Brasil acusa EUA de violar carta da ONU por ações contra a Venezuela
Embaixador brasileiro pede cessar imediato do bloqueio naval e oferece o país como mediador do conflito
O embaixador do Brasil na ONU (Organização das Nações Unidas), Sérgio Danese (foto) acusou nesta terça-feira, 23, os Estados Unidos de violarem a Carta das Nações Unidas ao realizarem bloqueio naval a petrolíferos venezuelanos e manterem forças militares próximas ao país.
Durante reunião do Conselho de Segurança, o representante brasileiro pediu que as ações sejam imediatamente interrompidas.
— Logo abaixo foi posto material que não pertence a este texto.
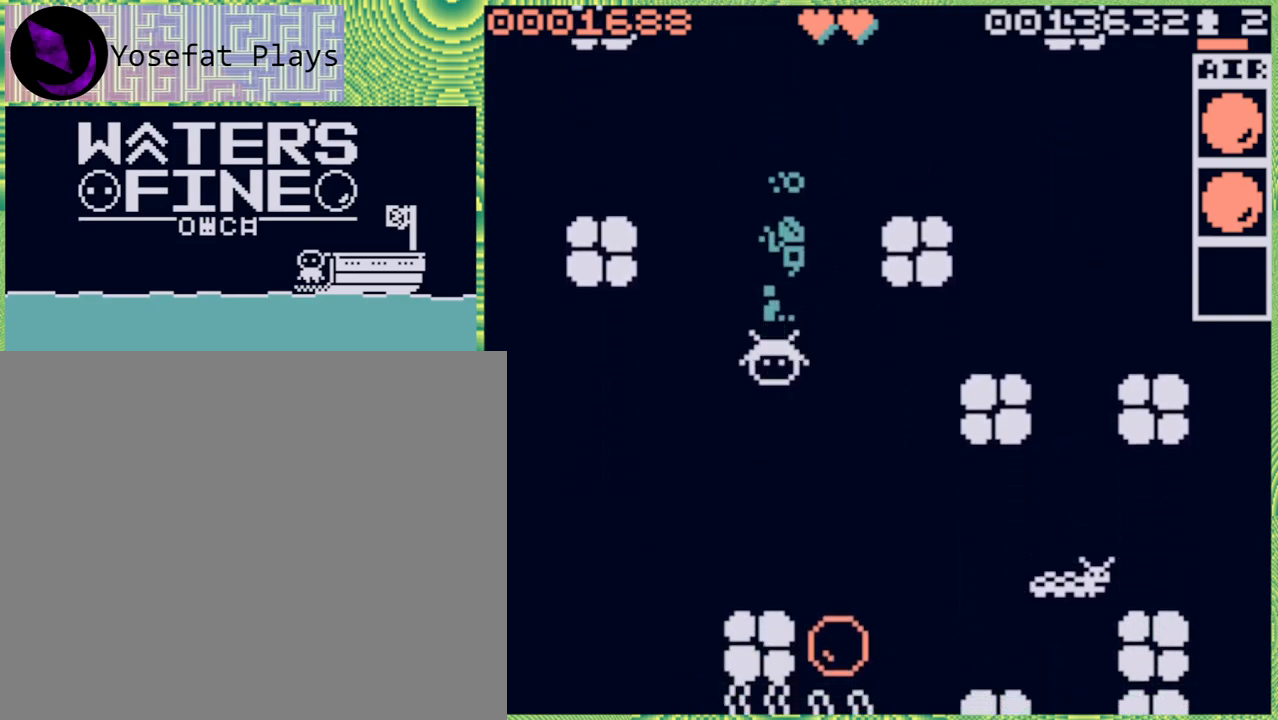
{"buttons": [], "left_stick": "center", "right_stick": "center", "events": [[333, "left_stick", "center"]]}
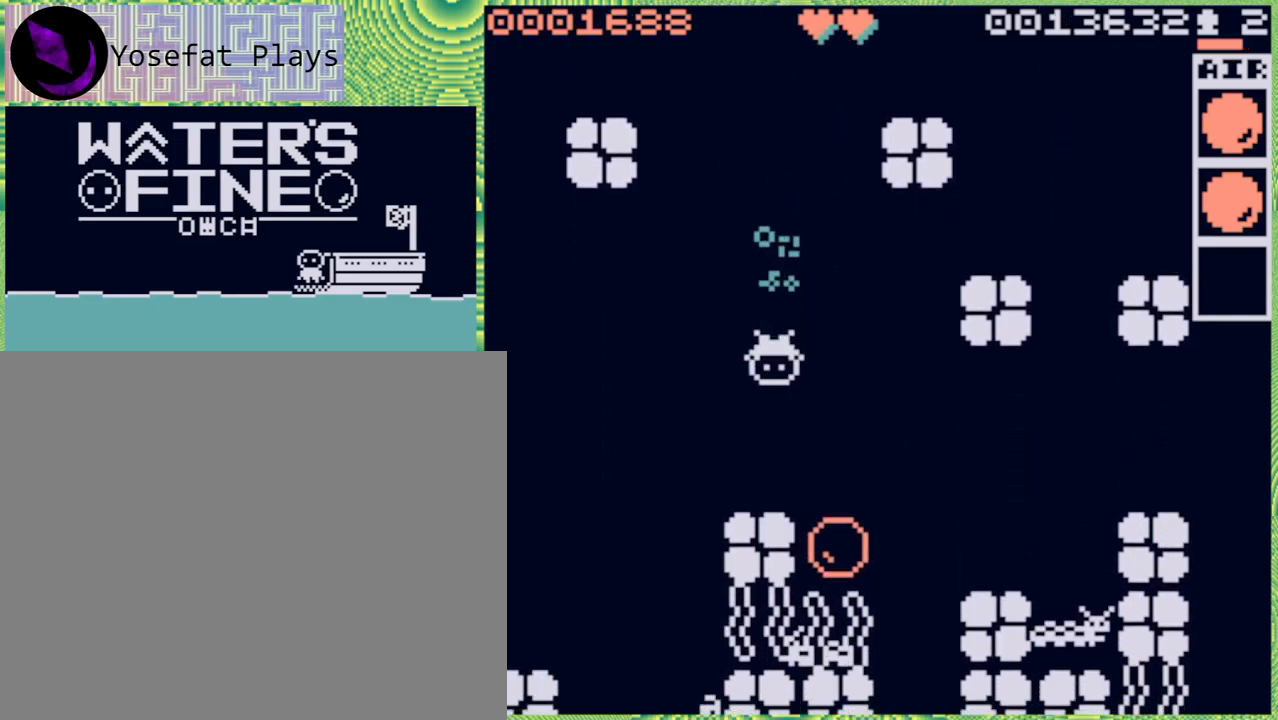
{"buttons": [], "left_stick": "left", "right_stick": "center", "events": [[217, "left_stick", "left"]]}
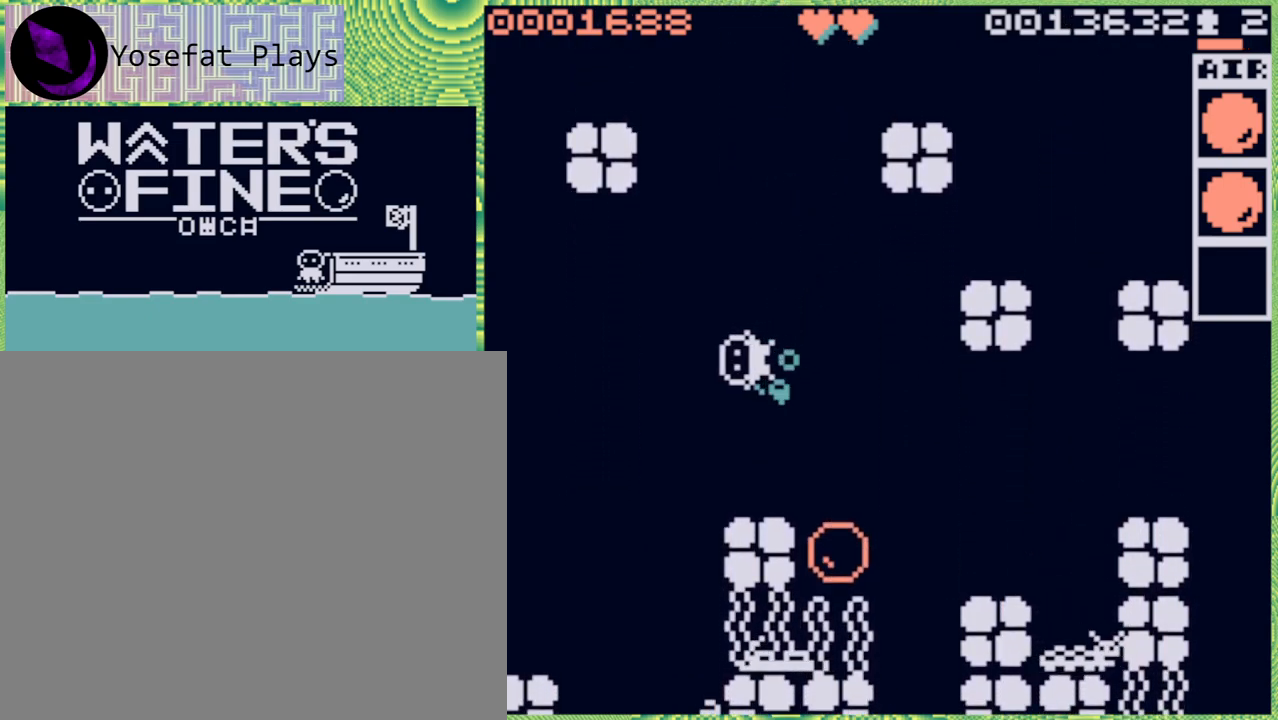
{"buttons": [], "left_stick": "down", "right_stick": "center", "events": [[183, "left_stick", "down-left"], [283, "B", "down"], [417, "B", "up"], [483, "left_stick", "down"]]}
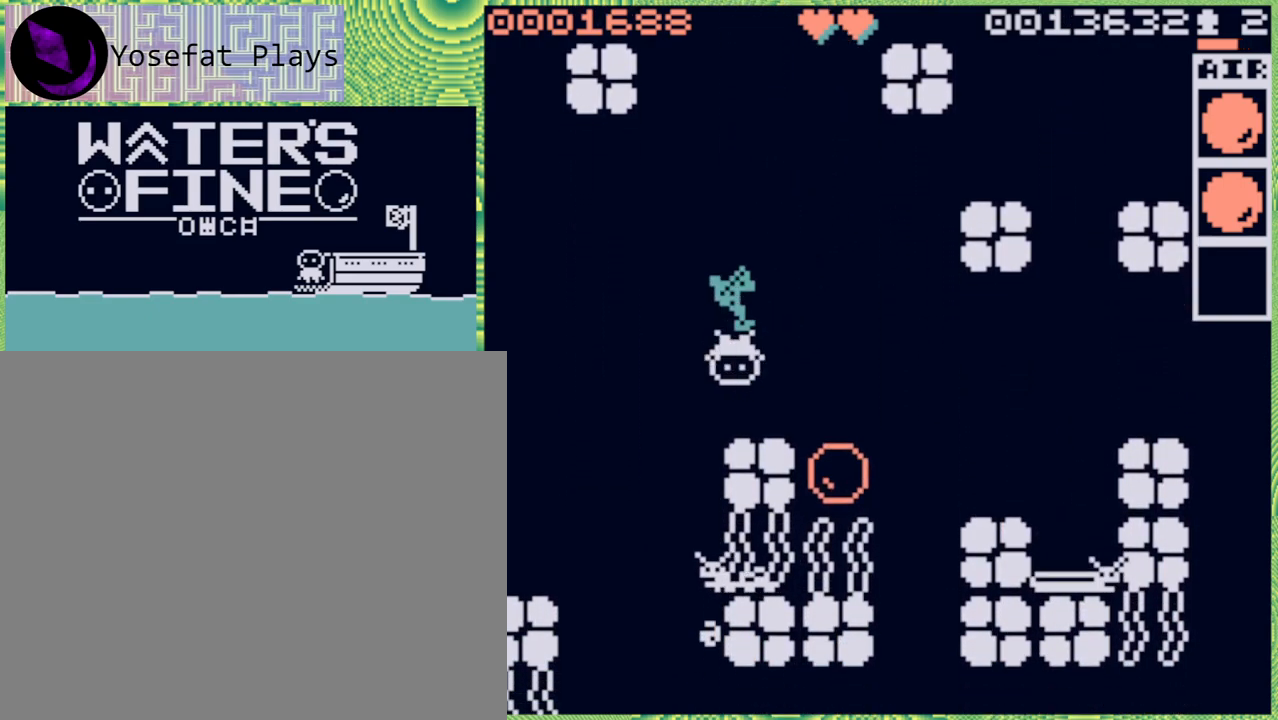
{"buttons": [], "left_stick": "right", "right_stick": "center", "events": [[283, "left_stick", "center"], [450, "left_stick", "right"]]}
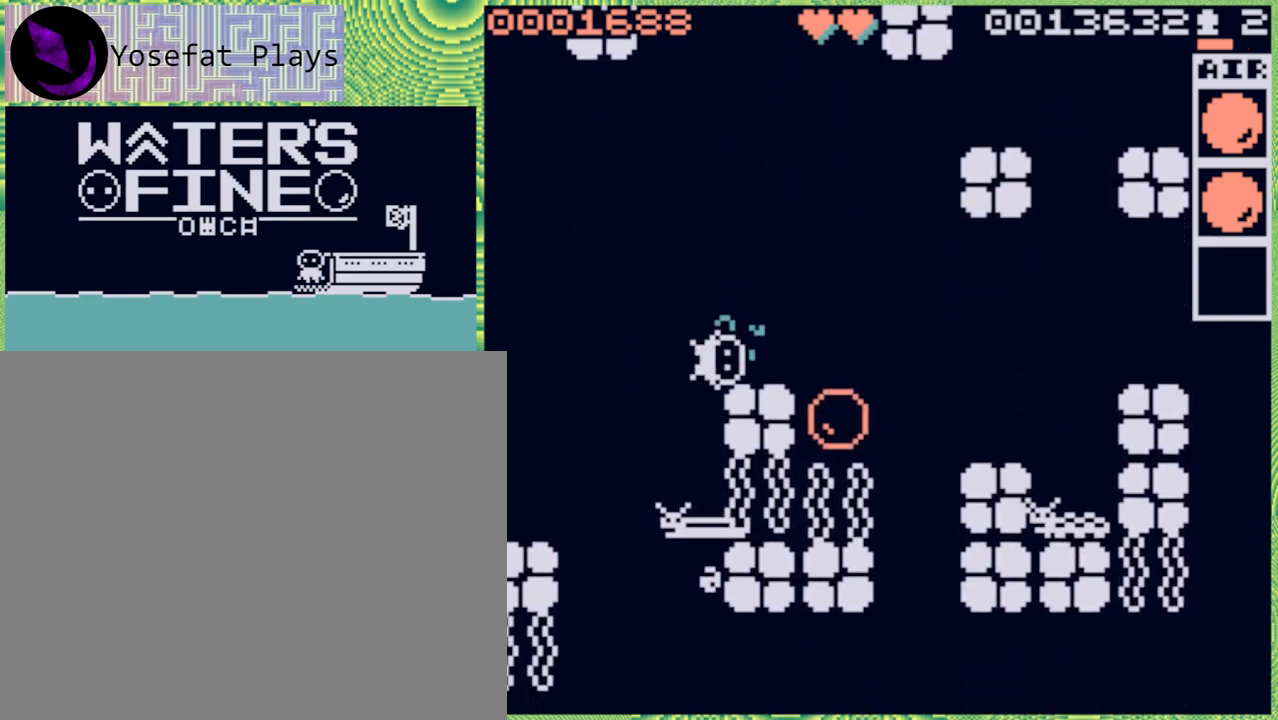
{"buttons": [], "left_stick": "up", "right_stick": "center", "events": [[167, "B", "down"], [233, "left_stick", "up-right"], [300, "B", "up"], [333, "left_stick", "up"]]}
“Somos e queremos permanecer uma região de paz, respeitando o direito internacional e com boas relações entre vizinhos. Senhor presidente, em vista do exposto, a força militar reunida e mantida pelos Estados Unidos nas proximidades da Venezuela e o bloqueio naval recentemente anunciado constituem violações da carta das Nações Unidas. Portanto, devem ser cessados imediata e incondicionalmente em favor do uso de instrumentos políticos e jurídicos amplamente disponíveis”, afirmou.
Danese destacou que o Brasil se coloca à disposição para mediar um diálogo entre os países.
“Brasil convida ambos os países para um diálogo genuíno, de boa fé e sem coerção. Como já declarou publicamente o presidente Lula, seu governo estará disposto a colaborar, se necessário e com o consentimento mútuo de EUA e Venezuela. O Brasil também estará disposto a apoiar qualquer esforço do secretário-geral”, finalizou.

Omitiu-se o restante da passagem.